Quando os homens me deixam no quarto e saem, corro e me jogo
em direção a Isis que chora sem parar.
- Mana... – Falo com ela em tom preocupado tocando em seu
braço marcado pela flagelação. Ela reclama de dor emitindo um som com a boca.
- Você, também tem aquele negócio no braço? – Ela fala sem
olhar para mim.
- O que? – Olho para o meu braço esquerdo e vejo algo
estranho que me já estava me incomodando muito a um tempo, mas nunca tinha
visto antes, é algo alto com uma forma estranha. – O que é? Você também tem?
- Não. – Ela olha para meus olhos, seus olhos cor de avelã
estão vermelhos de tanto chorar. – É uma navalha no seu braço...
- Navalha, navalha, eles colocaram uma navalha em nós. – O
garoto que anda de um lado para o outro interrompe-a sem parar de andar. Ela o
encara, mas continua falando.
- Eles mutilam os rapazes e as mulheres eles estupram e
quando não os servem mais eles cortam em pedaços e vendem. – Ela está com uma
cara de nojo e desprezo com um misto de ódio e pavor.
- E com você, o que fizeram? Sabe o por que? O que sabe? –
Insisto olhando seriamente em seus olhos que a cada momento se enchem mais de
lágrimas, ódio, amargura, ira e pânico.
- Eles... – Ela é interrompida pelo garoto que anda pelo
quarto, agora eles está quase correndo. - Eles...
- NÃO FA, NÃO FAL, NÃO FAFAFA, NÃO FALEM, CALEM A BOCA,
CABEL A BOCA... – O garoto corre em nossa direção e grita conosco, depois
começa a sussurrar. – Vocês não veem o que estão fazendo? Acha que são os
primeiros a fazer isso? Eu Ugo, todos que passaram por aqui, são todos parentes
de crianças desaparecidas de Green Ville e o último que tentou conspirar e que
falou em voz alta coisas sobre eles aqui nesse quarto coisas sobre eles acabou
sendo horrivelmente destroçado, eles jogaram os restos do corpo dele em coma de
nós, eu e Ugo, desde então, Ugo só sabe engordar e não fala mais nada, só fica
com aquela cara e acabou sendo arrastado para a sala do dentista com a Cíntia
Simone para ser queimado a ferro . - É visível o garoto gordo, o Ugo tremendo
quase chorando de pavor. - Então, por favor, parem de falar, se não serão os
próximos.
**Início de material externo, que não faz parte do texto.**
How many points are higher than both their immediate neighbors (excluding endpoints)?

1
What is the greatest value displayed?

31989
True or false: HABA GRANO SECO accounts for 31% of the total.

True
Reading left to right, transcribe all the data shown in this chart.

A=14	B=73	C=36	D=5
Menina continue agindo como louca e você menino, arranje alguma
maluquice para você. – Então ele do nada volta a caminhar pelo quarto e fica
repetindo qualquer coisa. Fiquei pensando no que ele falou, ele é muito
esperto, ele tem razão, mas não sairemos aqui de mãos vazias. Olho em silêncio
para Isis esperando resposta. Ela me abraça e começa a sussurrar uma música em
meu ouvido.
- Eles não fizeram nada
comigo ainda, eu mordi a língua de um homem, chutei e machuquei alguns deles,
então eles me bateram e prometeram que futuramente me fariam... – Ela engole o
sussurro a seco. – A navalha dos rapazes eu entendi que é para algum jogo, só
ouvi isso. Não sei o por que que eles nos sequestram, ouvi uns falarem de algum
jogo conosco, outros falaram de nos vendes, outros... – Ela pensa e sinto que
derrama lágrimas em mim. – Eu só sei isso irmão, enquanto isso melhor entrarmos
no jogo. – Sinto uma dor me consumir, algo que não sei dizer o que é, é algo
totalmente estranho para mim.
-Tem notícia dos outros? – Sussurro esperando por respostas.
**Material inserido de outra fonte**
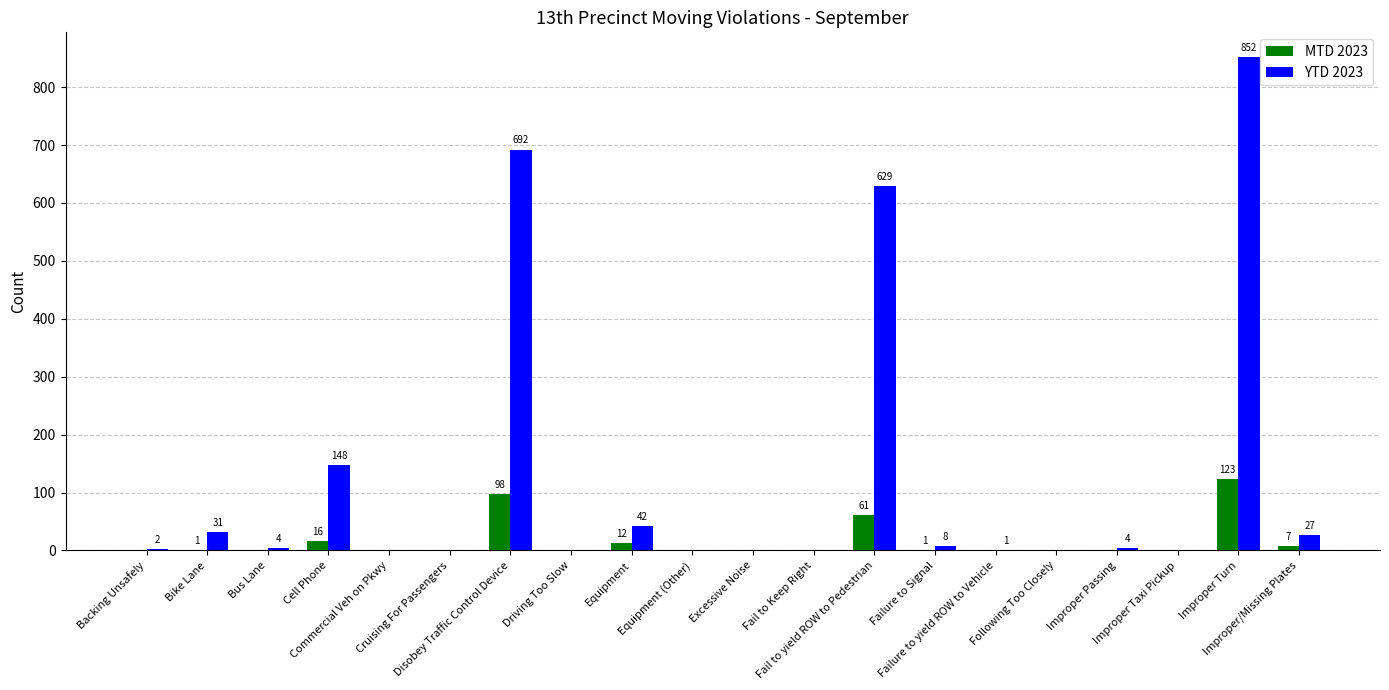

Is the value of YTD 2023 at Cell Phone greater than the value of MTD 2023 at Equipment?

Yes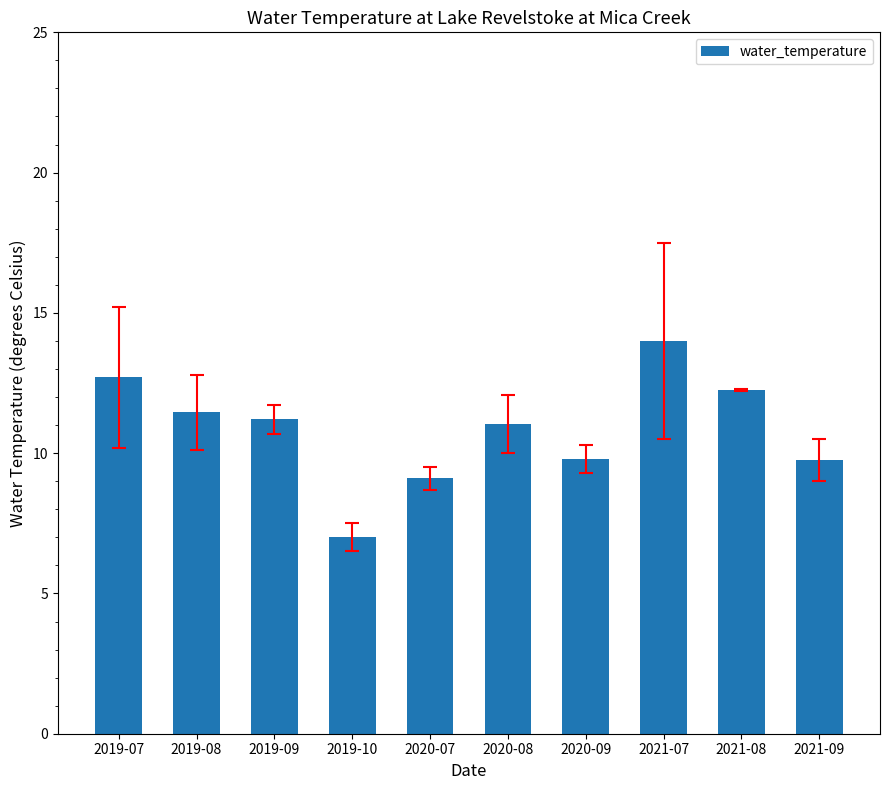

Which label corresponds to the largest value in the chart?

2021-07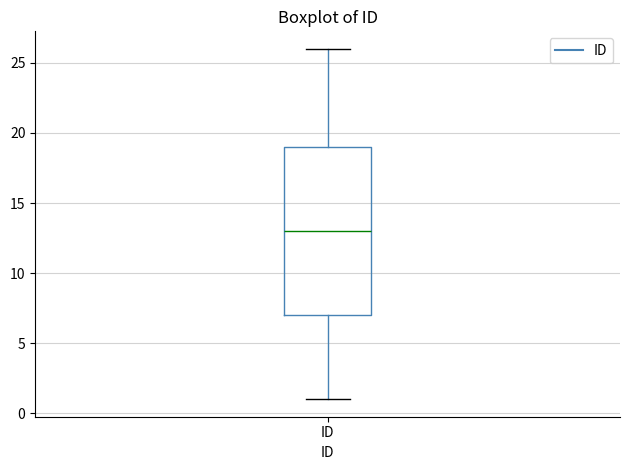

Transcribe this box plot: give where the median line is, the range the box spans, and where the two whiskers end, as read against the y-axis. The values are not printed on the chart, so give them approximately, as read against the axis.

median 13, box 7 to 19, whiskers 1 to 26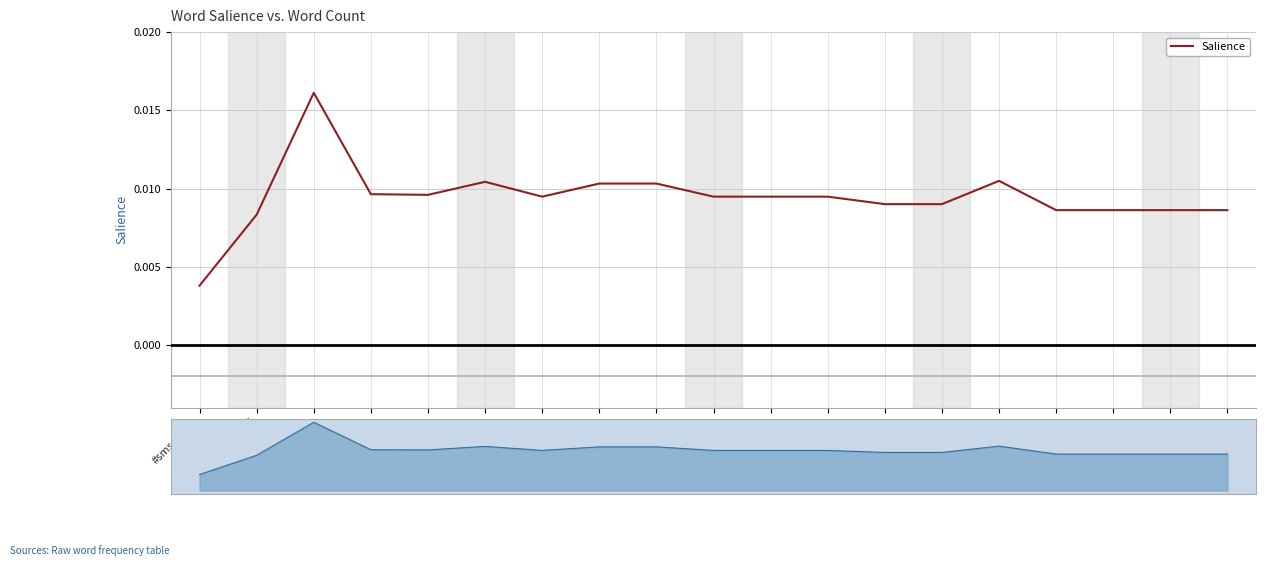

Is it true that the value at 2021 is 0.0?

True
Mas sinto ela suspirar e chorar em meu ombro.
- Nós vamos sair daqui sim, fique tranquila, Quando Yago der
o sinal, vamos sair. – Falo com liderança.
- Qual é o sinal? você o viu? E Evelin, como vai ser? – Sou
bombardeado por perguntas sussurradas.
- Eu não o vi, mas sei que ele vai nos dar um sinal,
qualquer coisa que ambos tivermos certeza de que é ele, aí sim é o sinal e
Evelin, bem, ela nós vamos descobrir... – Engulo minhas próprias palavras a
seco. Empurro-a olhando em seu rosto como quem está com raiva, mostro-lhe com
um olhar onde estão as câmeras e vou para o outro canto do quarto e encolho-me.